I love how this recipe turns two favorite comfort foods—pizza and enchiladas—into one epic meal. The filling is rich and loaded with beef, pepperoni, cheese, and Italian spices. It’s also easy to customize and assemble ahead of time. The combination of gooey mozzarella, tangy pizza sauce, and soft, baked tortillas gives me all the flavor of a deep-dish pizza, but in a cozy, roll-up form.
Ingredients
(Here’s a tip: Check out the full list of ingredients and measurements in the recipe card below.)
450g lean ground beef
1 cup yellow onion, diced
1 medium green bell pepper, diced
85g pepperoni, chopped
1 tablespoon garlic, chopped
80ml pizza sauce
1 tablespoon Italian seasoning
250g ricotta cheese
100g mozzarella cheese, shredded
40g bacon, crumbled
8 large flour tortillas
480ml pizza sauce (for topping)
250g mozzarella cheese, shredded (for topping)
85g pepperoni slices
30g bacon, crumbled (for topping)
Directions
Preheat and start the beef I preheat the oven to 190°C (375°F). In a large skillet, I cook the ground beef over medium-high heat, breaking it up until fully browned and cooked through.
Add the pizza flavors I stir in the diced onion, bell pepper, and chopped pepperoni. I cook everything together for about 5–7 minutes until the veggies soften and the pepperoni releases its flavor.
Build the aromatic base I add the chopped garlic and cook it for another 2 minutes until fragrant, then remove the skillet from the heat to prevent overcooking.

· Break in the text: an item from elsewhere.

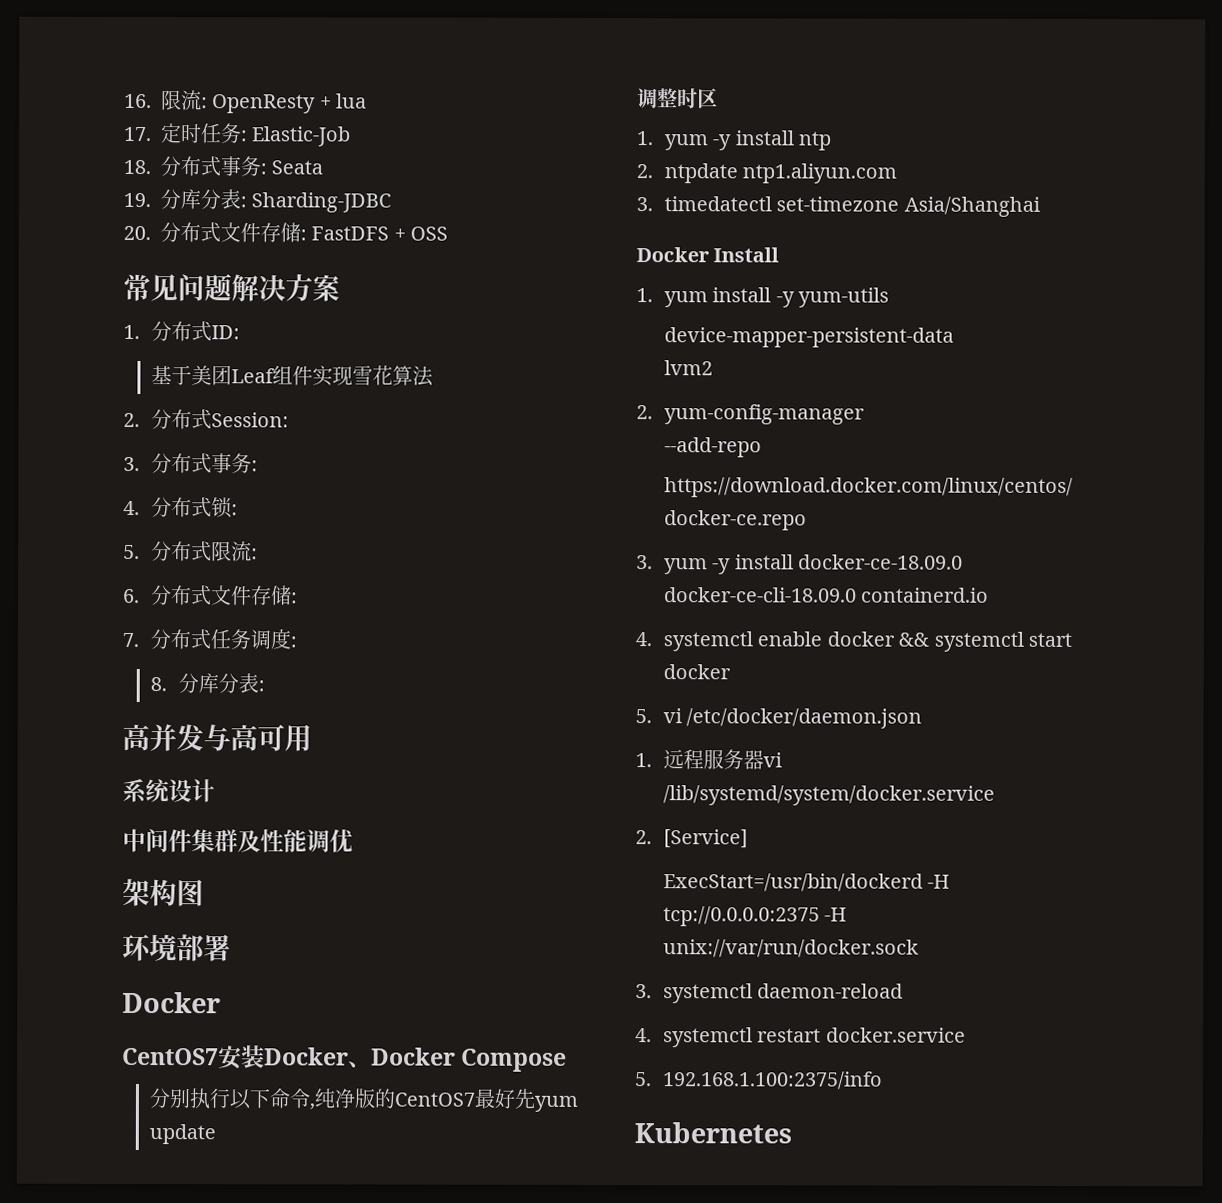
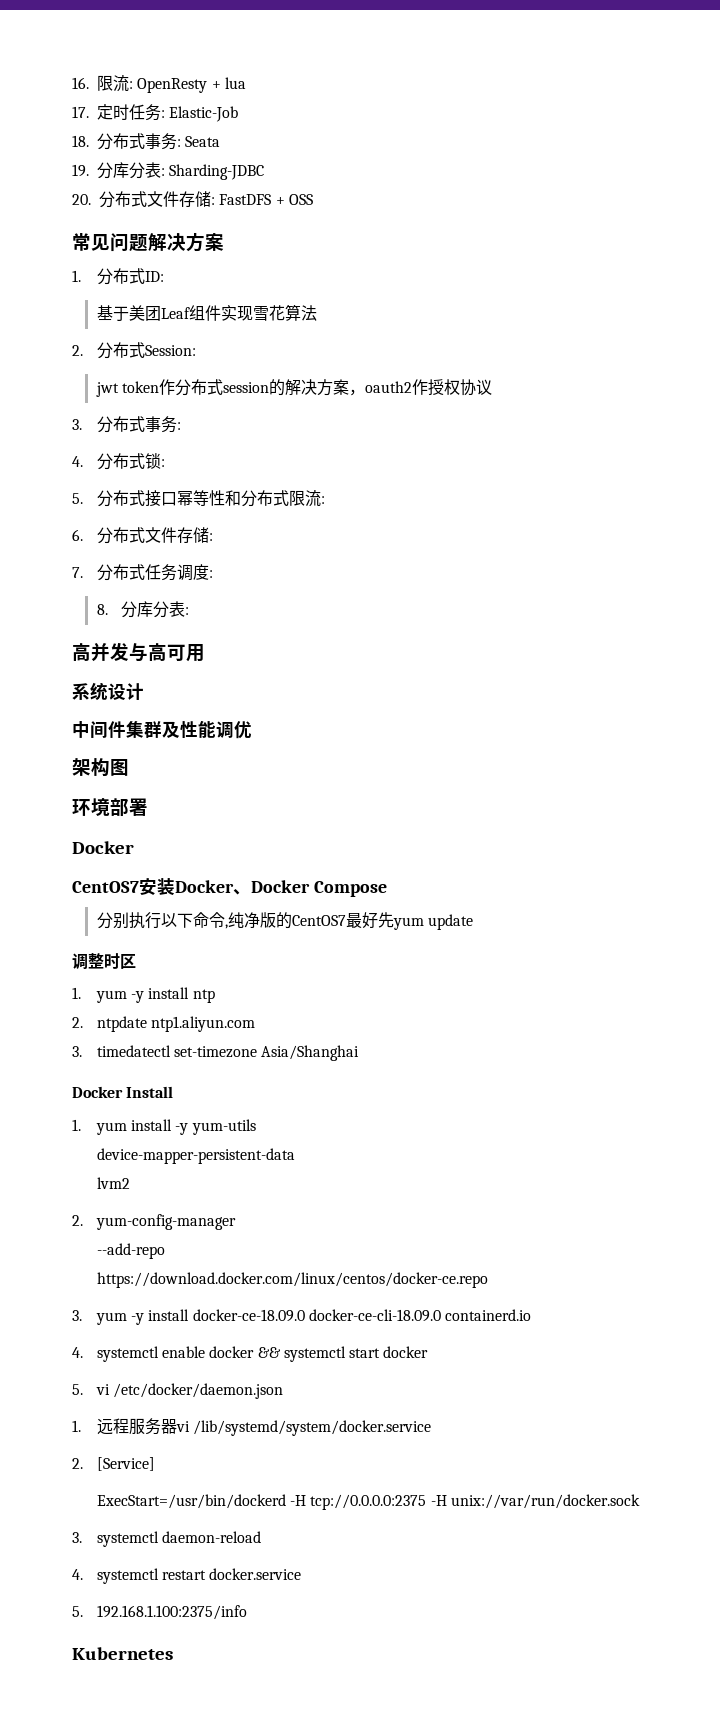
(289, 420) none -> [95,379,492,397] // jwt token作分布式session的解决方案，oauth2作授权协议
(212, 551) none -> [144,490,289,507] 接口幂等性和分布式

Create the creamy filling To the warm skillet, I mix in 80ml pizza sauce, Italian seasoning, ricotta cheese, shredded mozzarella, and crumbled bacon. I stir until the filling is creamy and everything is well combined.
Roll the enchiladas I spoon the beef mixture into the center of each tortilla, roll them tightly, and place them seam-side down in a greased baking dish.
Top with pizza goodness I pour the remaining pizza sauce evenly over the top, sprinkle with shredded mozzarella, arrange pepperoni slices, and finish with more crumbled bacon.
Bake to melty perfection I bake the dish for 20–25 minutes until the cheese is melted and golden around the edges. After baking, I let it rest for about 5 minutes before serving—it helps everything set up just right.
Servings and timing
This recipe makes 8 hearty enchiladas and takes about 45 minutes from start to finish. It’s a great main dish for feeding a crowd or a big, cozy family dinner.
Variations
Sometimes I swap the ricotta for cream cheese to change up the texture. I’ve also used Italian sausage instead of beef for a spicier twist. When I want a veggie version, I leave out the meat and bulk up the filling with mushrooms, zucchini, or spinach. A little crushed red pepper or olives added to the topping gives it even more of a pizza shop vibe.
Storage/Reheating
I store leftovers in an airtight container in the fridge for up to 4 days. To reheat, I use the oven or microwave—just cover with foil if baking to avoid drying out the cheese. It also freezes well; I wrap individual enchiladas in foil and reheat directly from frozen for quick weeknight meals.
FAQs
Can I make these enchiladas ahead of time?
Yes, I often assemble them earlier in the day and refrigerate. I just add a few extra minutes to the baking time if they’re going into the oven cold.
Can I use marinara sauce instead of pizza sauce?
Definitely. I’ve used marinara or even spaghetti sauce in a pinch—it still gives that Italian flavor.
What kind of tortillas work best?
I stick with large flour tortillas because they’re flexible and hold up to the filling and sauce without tearing.
How do I make them extra crispy?
For a crispier bottom, I lightly toast the rolled tortillas in a skillet before placing them in the baking dish. Or I bake uncovered for a few extra minutes at the end.
Can I make this dish vegetarian?
Absolutely. I skip the beef and bacon and load up on roasted veggies like mushrooms, peppers, and zucchini. It’s just as satisfying.
Conclusion
These Pizza Enchiladas with Pepperoni and Beef are everything I want in a comfort dish—cheesy, hearty, and totally over-the-top in the best way. I love serving them when I want something fun and filling that still feels a little creative. It’s pizza night with a twist, and it always hits the spot.